If you’re going to buy one, I’d recommend either Masters Of War (an Unbound story featuring David Warner as the Doctor, with the Brigadier and Davros and an unusual take on the Daleks) or, one of my favourites, Deadline (in which a writer played by Derek Jacobi muses about how much better his life would have been had that TV series Doctor Who he’d worked on in the early 60s ever been made).

Eddie Campbell talks about why comics created as film pitches are so poor, and the difference between the meaning of a story and a recounting of its plot.

Alex reviews the Peter Davison Doctor Who story Kinda and Doctor Who And The Silurians.

Jim Jay talks about the Greek woman who supposedly set light to an English tourist’s genitals. After having just spent a week in a tourist-trap in Greece I can see exactly why she did it…

Sara at Orcinus is worried that the Republicans in the US are turning towards actual fascism.

And Costigan looks at the Home Office response to claims that ID cards can be cloned.

Information supplied =
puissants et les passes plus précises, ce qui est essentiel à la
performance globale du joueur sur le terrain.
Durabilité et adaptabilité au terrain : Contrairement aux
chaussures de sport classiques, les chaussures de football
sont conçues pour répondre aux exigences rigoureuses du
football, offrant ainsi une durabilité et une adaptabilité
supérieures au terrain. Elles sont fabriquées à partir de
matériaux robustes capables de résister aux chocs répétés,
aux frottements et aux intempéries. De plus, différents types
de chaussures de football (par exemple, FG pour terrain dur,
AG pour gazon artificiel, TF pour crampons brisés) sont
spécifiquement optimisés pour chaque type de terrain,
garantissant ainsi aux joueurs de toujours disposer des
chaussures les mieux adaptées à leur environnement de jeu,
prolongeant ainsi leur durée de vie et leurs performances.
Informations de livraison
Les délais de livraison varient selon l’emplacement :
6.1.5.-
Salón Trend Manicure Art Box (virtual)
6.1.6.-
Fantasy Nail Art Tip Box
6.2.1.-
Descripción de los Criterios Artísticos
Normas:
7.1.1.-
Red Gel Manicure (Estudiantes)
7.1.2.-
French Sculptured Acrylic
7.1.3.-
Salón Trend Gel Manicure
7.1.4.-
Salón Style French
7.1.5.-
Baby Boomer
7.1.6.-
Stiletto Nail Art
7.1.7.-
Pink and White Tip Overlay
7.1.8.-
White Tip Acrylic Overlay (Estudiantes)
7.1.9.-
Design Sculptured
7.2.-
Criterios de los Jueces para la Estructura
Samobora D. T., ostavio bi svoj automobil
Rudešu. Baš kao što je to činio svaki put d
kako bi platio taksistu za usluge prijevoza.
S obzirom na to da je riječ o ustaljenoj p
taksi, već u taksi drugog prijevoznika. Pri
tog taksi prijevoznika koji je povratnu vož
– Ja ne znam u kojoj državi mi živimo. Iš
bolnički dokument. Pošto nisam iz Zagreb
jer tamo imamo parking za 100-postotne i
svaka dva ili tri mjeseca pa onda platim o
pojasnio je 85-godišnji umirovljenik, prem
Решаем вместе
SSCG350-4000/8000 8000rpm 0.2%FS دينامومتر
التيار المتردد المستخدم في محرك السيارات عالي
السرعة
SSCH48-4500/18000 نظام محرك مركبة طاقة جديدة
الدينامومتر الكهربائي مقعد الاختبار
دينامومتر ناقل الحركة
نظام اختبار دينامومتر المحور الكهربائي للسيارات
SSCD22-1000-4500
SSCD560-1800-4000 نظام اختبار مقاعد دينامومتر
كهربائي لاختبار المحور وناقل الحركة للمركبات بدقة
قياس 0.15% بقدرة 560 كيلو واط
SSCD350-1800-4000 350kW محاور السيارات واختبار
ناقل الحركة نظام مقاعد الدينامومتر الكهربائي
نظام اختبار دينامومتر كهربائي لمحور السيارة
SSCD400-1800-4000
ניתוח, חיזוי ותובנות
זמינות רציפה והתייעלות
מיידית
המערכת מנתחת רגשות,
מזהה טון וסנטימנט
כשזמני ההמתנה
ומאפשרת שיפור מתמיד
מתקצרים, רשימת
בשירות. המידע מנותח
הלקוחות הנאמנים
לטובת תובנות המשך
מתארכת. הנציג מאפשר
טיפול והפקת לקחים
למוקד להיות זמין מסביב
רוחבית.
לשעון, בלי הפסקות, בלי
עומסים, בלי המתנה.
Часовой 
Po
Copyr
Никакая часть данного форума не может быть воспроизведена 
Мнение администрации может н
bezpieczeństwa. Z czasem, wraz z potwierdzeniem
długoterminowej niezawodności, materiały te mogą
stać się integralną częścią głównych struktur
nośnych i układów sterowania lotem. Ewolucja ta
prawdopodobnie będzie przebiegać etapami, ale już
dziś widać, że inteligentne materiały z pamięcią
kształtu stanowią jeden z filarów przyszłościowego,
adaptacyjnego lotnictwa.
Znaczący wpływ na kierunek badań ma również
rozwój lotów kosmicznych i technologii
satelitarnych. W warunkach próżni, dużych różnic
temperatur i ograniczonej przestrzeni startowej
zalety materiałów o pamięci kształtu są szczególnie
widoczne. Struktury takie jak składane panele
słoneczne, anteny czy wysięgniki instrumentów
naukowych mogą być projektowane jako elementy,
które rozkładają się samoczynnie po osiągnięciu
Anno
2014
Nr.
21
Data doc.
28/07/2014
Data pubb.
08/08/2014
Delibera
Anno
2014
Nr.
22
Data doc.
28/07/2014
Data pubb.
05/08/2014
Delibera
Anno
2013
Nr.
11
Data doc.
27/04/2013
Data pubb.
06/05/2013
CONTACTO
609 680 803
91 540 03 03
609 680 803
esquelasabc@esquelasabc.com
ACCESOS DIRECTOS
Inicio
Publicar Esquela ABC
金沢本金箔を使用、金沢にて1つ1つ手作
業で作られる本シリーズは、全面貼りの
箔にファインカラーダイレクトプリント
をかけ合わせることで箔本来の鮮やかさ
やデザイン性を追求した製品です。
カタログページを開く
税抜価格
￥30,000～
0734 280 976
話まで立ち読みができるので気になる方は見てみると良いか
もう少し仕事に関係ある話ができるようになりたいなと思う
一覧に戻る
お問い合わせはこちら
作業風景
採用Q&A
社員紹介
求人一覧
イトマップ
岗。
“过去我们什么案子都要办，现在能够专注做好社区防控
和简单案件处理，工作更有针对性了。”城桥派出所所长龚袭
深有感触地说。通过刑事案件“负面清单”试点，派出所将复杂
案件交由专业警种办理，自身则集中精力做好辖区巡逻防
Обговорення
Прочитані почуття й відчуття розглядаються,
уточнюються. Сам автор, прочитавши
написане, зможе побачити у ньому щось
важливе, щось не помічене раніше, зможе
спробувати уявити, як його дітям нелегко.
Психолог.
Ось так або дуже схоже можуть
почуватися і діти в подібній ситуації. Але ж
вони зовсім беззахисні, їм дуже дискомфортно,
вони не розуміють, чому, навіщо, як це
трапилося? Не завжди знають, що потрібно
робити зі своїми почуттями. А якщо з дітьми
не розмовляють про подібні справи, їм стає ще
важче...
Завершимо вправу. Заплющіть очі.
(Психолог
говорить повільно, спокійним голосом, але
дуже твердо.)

Job item A =
Using the passage, decide whether each statement agrees with it, answering yes or no and quoting the words that settle it: (i) In Masters Of War, David Warner plays the Doctor. (ii) In Deadline, the writer is played by Peter Davison. (iii) Costigan looks at the Home Office response to claims that passports can be cloned.
Job item B =
According to the passage, which two Doctor Who stories does Alex review?
Base each answer on the passage alone.

Worked solution A =
(i) Yes: "an Unbound story featuring David Warner as the Doctor"
(ii) No: "a writer played by Derek Jacobi"
(iii) No: "claims that ID cards can be cloned"

Worked solution B =
Kinda and Doctor Who And The Silurians.